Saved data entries

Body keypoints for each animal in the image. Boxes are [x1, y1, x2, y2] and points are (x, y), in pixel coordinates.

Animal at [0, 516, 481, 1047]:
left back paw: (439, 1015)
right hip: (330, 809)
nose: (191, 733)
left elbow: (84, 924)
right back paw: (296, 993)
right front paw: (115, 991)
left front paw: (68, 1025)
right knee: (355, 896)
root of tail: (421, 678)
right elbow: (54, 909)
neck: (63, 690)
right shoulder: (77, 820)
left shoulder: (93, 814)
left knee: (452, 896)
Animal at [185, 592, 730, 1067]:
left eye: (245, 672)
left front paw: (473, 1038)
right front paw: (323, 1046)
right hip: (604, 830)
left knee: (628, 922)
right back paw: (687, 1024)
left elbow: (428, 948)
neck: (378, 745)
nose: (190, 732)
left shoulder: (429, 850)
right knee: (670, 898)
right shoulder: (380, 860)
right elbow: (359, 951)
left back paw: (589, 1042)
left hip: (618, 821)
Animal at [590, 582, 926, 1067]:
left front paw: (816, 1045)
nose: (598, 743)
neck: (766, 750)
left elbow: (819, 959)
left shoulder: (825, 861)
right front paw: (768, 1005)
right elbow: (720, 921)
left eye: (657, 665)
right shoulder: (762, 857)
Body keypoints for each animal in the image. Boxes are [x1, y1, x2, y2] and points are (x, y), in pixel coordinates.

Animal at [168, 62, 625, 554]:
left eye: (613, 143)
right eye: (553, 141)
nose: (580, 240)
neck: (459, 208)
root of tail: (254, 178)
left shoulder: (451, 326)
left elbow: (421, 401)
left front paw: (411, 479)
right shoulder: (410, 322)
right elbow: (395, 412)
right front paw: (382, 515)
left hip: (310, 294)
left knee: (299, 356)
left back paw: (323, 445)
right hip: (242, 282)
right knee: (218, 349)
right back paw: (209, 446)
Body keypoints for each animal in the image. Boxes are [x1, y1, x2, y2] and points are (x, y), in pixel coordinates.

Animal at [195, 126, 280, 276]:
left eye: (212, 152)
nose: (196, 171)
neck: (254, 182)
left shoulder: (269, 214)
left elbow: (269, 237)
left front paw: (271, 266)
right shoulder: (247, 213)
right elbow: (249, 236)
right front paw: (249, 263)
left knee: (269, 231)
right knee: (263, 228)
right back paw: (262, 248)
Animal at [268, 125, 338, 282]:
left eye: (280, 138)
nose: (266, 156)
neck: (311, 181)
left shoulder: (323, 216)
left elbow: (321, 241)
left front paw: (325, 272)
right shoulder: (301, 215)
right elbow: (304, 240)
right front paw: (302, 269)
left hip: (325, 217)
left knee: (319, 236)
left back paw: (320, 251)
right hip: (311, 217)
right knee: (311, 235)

ACTIVITY -> Copy, please, every line from the start of the entries down to the line that holds "neck: (378, 745)", with both of those lines included and no others.

ANSWER SECTION ->
Body keypoints for each animal in the image. Boxes are [x1, y1, x2, y2] and points are (x, y), in pixel coordinates.

Animal at [0, 516, 481, 1047]:
left back paw: (439, 1015)
right hip: (330, 809)
nose: (191, 733)
left elbow: (84, 924)
right back paw: (296, 993)
right front paw: (115, 991)
left front paw: (68, 1025)
right knee: (355, 896)
root of tail: (421, 678)
right elbow: (54, 909)
neck: (63, 690)
right shoulder: (77, 820)
left shoulder: (93, 814)
left knee: (452, 896)
Animal at [185, 592, 730, 1067]:
left eye: (245, 672)
left front paw: (473, 1038)
right front paw: (323, 1046)
right hip: (604, 830)
left knee: (628, 922)
right back paw: (687, 1024)
left elbow: (428, 948)
neck: (378, 745)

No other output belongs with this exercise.